[Esercizi]:
**A)** Nell'estratto della pagina sul Lazzaretto di Milano, elenca tutti i beni previsti come retribuzione annua per i 12 cittadini che avrebbero retto l'edificio.
**B)** Scrivi il seguito del testo sul Lazzaretto di Milano, ripartendo dall'ultima frase riportata.

[Estratto della pagina]:
MASSIMO BURGHIGNOLI
Serata casalinga su Zoom dove il Consiglio indetto per le 20,45 è abbondantemente splafonato nell’ora della conviviale ma l’argomento trattato è di tale importanza che il coinvolgimento di tutti i soci non poteva che essere auspicato.
Si è parlato ovviamente di aiuti all’Ucraina e quali strade sia meglio intraprendere.
Ovviamente abbiamo pensato che la strada maestra sia con il Rotary e siamo in attesa di istruzioni da parte del Distretto.
Nonostante la quasi settimana bianca a La Thuile il nostro amico Massimo Burghignoli (il cognome solo per non confonderlo con l’altro Massimo) si è presentato all’appuntamento con una bella carrellata storica sul Lazzaretto di Milano.
La nota divertente è che la consuetudine fa attesa e, conoscendo le doti del nostro oratore, eravamo tutti molto curiosi nell’ascoltare la storia, e la storia non ci ha deluso, anzi!
Ovviamente il richiamo a Manzoni è d’obbligo:
S'immagini il lettore il recinto del lazzeretto, popolato di sedici mila appestati; quello spazio tutt'ingombro, dove di capanne e di baracche, dove di carri, dove di gente; quelle due interminate fughe di portici, a destra e a sinistra, piene, gremite di languenti o di cadaveri confusi, sopra sacconi, o sulla paglia; [...] e qua e là, un andare e venire, un fermarsi, un correre, un chinarsi, un alzarsi, di convalescenti, di frenetici, di serventi.»
 
Il 10 agosto 1468 Il notaio Lazaro Cairati scrisse al duca Galeazzo Maria Visconti esponendo il primo progetto di un edificio in Crescenzago, sulla sponda sinistra del naviglio, in modo da condurre gli infermi con navi. Il finanziamento era ipotizzato per intero a carico della solidarietà cittadina. Retto da 12 cittadini designati da enti religiosi e dalla cittadinanza, retribuiti su base annua con mezza testa di pane, un maiale, una costa di bue grasso a Natale, un capretto ed una offella a Pasqua. Il progetto era destinato, a detta del Cairati, a divenire ben più importante del Duomo, Castello e del dell’Ospedale Maggiore. Ovviamente non fu così.
Furono due successioni ereditarie a smuovere i capitali necessari e localizzare l’intervento: il Conte Onofrio Bevilacqua istituì erede il nipote conte Galeotto (31-10-1468), con il vincolo di distribuire i beni ai poveri ove fosse deceduto senza eredi. Il Galeotto morì il 23-1-1486 con due figlie eredi, ma impose loro un legato di vari beni da vendere per realizzare un ricovero per infetti in luogo di San Gregorio, dove già erano accolti in una struttura più modesta.

[Estratto del dataset]:
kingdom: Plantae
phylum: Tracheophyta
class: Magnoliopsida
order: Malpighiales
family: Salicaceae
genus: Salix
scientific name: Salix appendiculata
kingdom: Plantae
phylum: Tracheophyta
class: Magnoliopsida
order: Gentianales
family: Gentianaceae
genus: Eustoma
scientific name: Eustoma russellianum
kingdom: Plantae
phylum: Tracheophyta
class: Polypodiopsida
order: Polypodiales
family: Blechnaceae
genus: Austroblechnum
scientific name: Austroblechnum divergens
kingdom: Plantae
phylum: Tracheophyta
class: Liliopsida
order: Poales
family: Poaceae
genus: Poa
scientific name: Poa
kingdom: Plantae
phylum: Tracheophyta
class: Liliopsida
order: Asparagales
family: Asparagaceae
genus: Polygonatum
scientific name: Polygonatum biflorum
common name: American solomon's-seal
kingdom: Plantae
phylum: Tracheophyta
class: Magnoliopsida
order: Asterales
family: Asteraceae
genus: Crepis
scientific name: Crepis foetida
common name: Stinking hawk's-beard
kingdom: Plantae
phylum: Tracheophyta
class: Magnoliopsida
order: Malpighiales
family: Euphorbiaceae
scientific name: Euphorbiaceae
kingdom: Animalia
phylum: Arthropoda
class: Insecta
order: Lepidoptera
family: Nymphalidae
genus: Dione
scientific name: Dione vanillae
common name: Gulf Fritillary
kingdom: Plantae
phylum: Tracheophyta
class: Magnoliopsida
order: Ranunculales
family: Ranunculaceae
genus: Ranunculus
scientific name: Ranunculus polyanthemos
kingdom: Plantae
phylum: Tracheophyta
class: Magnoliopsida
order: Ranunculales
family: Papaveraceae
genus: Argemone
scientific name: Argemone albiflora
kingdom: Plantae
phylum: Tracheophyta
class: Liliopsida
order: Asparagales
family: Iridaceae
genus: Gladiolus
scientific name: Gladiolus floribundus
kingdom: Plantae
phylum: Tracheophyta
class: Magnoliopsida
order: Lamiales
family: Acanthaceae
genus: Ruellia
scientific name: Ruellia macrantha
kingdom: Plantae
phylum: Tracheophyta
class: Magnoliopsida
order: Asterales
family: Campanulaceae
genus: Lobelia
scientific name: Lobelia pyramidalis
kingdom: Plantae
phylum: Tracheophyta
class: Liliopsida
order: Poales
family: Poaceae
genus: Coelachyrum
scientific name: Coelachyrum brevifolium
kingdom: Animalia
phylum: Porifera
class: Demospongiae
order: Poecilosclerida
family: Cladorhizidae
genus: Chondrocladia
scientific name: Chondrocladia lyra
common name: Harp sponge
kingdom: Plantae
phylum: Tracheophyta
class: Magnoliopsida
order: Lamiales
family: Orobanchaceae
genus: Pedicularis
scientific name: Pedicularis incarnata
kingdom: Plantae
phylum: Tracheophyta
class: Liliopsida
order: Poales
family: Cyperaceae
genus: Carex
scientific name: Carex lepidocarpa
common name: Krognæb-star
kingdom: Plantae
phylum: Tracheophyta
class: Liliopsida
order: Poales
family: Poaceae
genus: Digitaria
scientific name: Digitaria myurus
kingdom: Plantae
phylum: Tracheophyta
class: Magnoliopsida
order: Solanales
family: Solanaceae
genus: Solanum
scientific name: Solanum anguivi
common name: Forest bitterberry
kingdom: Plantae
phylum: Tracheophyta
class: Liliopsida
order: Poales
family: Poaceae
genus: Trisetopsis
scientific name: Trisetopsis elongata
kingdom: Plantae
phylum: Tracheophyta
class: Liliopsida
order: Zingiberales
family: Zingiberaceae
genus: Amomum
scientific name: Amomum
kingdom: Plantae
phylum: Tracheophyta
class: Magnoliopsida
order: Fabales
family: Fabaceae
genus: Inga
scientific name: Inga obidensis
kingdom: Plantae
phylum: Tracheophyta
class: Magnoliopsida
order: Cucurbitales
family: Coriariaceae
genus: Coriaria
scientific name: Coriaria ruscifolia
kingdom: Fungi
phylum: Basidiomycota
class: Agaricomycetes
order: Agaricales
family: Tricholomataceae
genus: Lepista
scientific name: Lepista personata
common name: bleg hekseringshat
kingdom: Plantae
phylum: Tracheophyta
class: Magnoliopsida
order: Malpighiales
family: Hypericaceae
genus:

[Soluzioni]:
**A)** Mezza testa di pane, un maiale, una costa di bue grasso a Natale, un capretto e un'offella a Pasqua.

**B)**
Cinque mesi dopo la morte del Galeotto le due figlie non avevano nemmeno iniziato quanto occorreva per adempiere al legato; quindi, il notaio Cairati supplicò il Duca di ordinare alle figlie di adempiere al legato, e quindi i beni furono trasferiti all’Ospedale Maggiore. Il notaio Cairati con personale impegno controllò le paghe degli operai e le note dei fornitori dal 1489 al 1496, ma il suo nome non ricorre nella intitolazione dei siti sorti dalla demolizione del lazzaretto, avvenuta nel 1888. Vi troviamo invece Lazzaro Palazzi, architetto che progettò e diresse l’opera secondo alcuni, ingegnere e semplice capomastro secondo altri.
La ricorrenza del cognome Cairati ha subito portato alla memoria la nostra impareggiabile ed insostituibile Segretaria, nonché Socia Onoraria, che per tantissimi anni ha indirizzato, supportato, condotto e obbligato tantissimi presidenti nel duro incarico a cui erano stati chiamati.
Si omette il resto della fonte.